Donna Thomson, born and educated in Montreal, began her career as an actor, director and teacher. But in 1988, when her son Nicholas was born with severe disabilities, Donna embarked on her second career as a disability activist. A veteran of numerous committees promoting the inclusion of her son, Donna became interested in how families, communities and governments can work together to find new ways of supporting our most vulnerable citizens. When she moved to London in 2006 with her husband (James Wright, Canadian High Commissioner to the UK), Donna became interested in the ways in which innovation within the development sector could inform policymaking for disability in Canada and the UK. The Four Walls of My Freedom is the result of three years of research into how the work of Amartya Sen, Martha Nussbaum and other economist/philosophers can shape our thinking about distributive justice for those who give or receive care.

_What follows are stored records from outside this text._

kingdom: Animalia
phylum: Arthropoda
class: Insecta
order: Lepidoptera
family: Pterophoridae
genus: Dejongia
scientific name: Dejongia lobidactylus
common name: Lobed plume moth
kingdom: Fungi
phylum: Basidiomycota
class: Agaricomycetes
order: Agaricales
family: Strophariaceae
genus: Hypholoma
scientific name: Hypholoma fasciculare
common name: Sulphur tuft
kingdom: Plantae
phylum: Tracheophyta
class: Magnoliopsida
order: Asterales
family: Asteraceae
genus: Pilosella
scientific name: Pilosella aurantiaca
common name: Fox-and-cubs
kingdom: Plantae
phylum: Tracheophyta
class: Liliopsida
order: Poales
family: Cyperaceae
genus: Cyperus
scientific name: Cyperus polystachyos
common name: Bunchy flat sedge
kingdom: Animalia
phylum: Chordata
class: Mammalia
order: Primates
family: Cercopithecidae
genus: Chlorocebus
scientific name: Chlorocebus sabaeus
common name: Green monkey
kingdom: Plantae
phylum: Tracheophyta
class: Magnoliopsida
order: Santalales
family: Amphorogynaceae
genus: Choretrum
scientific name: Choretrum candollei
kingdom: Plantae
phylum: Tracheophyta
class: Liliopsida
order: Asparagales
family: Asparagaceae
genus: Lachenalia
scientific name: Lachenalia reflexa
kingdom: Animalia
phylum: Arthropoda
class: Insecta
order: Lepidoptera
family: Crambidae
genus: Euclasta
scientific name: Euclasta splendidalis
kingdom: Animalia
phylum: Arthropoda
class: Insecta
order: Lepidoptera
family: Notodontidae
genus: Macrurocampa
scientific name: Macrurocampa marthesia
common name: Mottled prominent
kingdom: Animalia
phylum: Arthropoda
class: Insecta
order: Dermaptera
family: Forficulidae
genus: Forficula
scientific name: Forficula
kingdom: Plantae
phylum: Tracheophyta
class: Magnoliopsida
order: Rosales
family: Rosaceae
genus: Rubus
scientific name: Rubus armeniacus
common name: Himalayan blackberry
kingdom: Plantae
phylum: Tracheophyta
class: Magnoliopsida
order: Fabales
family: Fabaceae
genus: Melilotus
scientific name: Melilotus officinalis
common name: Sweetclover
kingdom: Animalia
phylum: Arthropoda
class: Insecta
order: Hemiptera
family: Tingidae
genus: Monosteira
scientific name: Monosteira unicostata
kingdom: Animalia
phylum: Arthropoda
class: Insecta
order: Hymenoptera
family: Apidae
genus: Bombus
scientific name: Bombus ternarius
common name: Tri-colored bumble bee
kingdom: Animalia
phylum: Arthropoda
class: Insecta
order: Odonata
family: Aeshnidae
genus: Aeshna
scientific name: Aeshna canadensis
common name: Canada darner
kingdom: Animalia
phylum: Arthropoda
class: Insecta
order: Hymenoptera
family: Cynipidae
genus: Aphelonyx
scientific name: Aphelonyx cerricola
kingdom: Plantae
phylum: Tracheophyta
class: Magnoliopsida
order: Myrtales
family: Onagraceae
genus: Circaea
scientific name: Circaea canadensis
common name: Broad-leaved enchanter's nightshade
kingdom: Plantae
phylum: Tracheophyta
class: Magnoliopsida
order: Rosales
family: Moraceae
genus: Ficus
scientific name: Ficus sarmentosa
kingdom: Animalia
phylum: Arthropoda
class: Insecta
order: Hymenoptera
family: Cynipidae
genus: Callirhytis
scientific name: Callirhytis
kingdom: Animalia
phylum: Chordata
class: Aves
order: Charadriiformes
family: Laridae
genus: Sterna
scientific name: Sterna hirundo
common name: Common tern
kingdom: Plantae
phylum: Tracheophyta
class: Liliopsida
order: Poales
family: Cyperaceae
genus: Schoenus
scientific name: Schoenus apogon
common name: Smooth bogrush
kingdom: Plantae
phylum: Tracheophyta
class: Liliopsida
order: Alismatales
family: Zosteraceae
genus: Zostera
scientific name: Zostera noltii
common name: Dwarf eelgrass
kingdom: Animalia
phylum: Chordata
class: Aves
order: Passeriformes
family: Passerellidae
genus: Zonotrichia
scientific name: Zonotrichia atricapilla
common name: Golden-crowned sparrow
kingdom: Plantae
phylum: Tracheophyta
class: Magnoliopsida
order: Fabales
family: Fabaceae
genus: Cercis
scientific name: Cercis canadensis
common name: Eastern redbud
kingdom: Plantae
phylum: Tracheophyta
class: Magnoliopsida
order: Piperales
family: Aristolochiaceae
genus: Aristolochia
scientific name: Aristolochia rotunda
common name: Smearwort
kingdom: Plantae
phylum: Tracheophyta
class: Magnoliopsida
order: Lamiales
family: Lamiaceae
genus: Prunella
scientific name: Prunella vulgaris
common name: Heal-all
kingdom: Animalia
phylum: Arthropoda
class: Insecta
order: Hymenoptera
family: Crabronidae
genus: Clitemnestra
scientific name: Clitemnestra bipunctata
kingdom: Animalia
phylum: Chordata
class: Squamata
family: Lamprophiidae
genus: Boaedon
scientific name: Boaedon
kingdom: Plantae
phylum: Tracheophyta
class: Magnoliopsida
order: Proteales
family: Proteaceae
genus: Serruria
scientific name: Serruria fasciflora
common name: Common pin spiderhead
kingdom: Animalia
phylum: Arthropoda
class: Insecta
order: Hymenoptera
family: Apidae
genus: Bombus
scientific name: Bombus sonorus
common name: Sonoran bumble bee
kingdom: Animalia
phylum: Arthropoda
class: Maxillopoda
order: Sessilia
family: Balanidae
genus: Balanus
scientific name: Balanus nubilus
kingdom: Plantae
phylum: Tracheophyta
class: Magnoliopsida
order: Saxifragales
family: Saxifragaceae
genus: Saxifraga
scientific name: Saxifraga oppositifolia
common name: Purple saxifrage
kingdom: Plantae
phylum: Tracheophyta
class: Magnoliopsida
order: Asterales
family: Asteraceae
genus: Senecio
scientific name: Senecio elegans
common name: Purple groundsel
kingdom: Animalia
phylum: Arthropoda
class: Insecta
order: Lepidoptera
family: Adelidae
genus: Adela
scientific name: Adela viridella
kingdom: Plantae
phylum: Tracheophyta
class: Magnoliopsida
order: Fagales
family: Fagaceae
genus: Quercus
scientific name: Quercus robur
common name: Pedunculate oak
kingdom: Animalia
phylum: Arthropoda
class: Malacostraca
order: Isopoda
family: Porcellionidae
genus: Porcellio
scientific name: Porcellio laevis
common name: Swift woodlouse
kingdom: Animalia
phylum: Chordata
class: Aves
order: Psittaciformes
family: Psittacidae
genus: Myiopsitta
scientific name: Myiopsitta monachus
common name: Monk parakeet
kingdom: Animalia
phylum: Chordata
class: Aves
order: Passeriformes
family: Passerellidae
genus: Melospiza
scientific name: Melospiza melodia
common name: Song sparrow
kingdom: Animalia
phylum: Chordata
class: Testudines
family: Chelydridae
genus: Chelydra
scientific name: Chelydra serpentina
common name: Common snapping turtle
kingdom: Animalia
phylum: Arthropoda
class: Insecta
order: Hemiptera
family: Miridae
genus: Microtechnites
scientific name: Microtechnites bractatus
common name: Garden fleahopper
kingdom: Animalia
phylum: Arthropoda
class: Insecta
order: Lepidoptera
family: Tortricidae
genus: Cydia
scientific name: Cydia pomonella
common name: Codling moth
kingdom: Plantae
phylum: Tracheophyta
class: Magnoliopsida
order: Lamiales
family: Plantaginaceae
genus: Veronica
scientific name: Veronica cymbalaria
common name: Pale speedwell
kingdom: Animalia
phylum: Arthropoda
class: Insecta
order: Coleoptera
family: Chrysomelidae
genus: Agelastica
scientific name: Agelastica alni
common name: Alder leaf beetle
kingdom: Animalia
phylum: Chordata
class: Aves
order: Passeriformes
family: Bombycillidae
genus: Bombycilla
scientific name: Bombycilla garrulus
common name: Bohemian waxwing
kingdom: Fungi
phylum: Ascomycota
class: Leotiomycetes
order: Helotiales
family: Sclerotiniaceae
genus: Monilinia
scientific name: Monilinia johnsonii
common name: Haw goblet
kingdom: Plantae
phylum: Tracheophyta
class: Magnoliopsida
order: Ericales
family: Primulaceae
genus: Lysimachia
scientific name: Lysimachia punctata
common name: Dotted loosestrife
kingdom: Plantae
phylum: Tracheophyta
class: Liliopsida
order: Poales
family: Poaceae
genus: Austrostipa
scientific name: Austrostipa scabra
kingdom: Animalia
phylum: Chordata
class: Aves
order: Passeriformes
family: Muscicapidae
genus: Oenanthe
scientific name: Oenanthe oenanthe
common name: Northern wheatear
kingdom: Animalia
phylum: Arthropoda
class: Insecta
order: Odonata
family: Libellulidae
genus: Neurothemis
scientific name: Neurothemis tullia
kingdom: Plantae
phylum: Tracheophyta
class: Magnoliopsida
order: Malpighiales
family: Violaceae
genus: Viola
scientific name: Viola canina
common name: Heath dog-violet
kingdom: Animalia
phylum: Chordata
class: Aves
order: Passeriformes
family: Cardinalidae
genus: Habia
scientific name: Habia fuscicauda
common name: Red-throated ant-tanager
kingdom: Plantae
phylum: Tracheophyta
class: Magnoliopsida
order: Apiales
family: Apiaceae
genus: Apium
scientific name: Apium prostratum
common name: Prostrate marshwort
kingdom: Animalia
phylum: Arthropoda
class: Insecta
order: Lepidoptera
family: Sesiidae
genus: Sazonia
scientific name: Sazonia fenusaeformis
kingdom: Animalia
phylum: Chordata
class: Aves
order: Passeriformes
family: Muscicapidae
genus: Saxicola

'Geraldine Bedell is an author and critic. She is currently working on developing a new project for mumsnet and is the founder of the website Agebomb. She has been a writer The Observer and The Independent on Sunday. She has also written for The Times, Telegraph, Mail and Express, and for many women's and general interest magazines. She is the author and presenter of radio documentaries, including I'm Doing It For Me, an exploration of the reasons underlying the desire for plastic surgery, and What Is A Wife? for Radio 4. Geraldine wrote a memoir about family and architecture, The Handmade House, (Penguin, 2005), and is the author of several novels, most recently The Gulf Between Us (Penguin, 2009), a story about prejudice, set in the Arabian Gulf. She co-edited The New Old Age for NESTA, and wrote the Make Poverty History Handbook.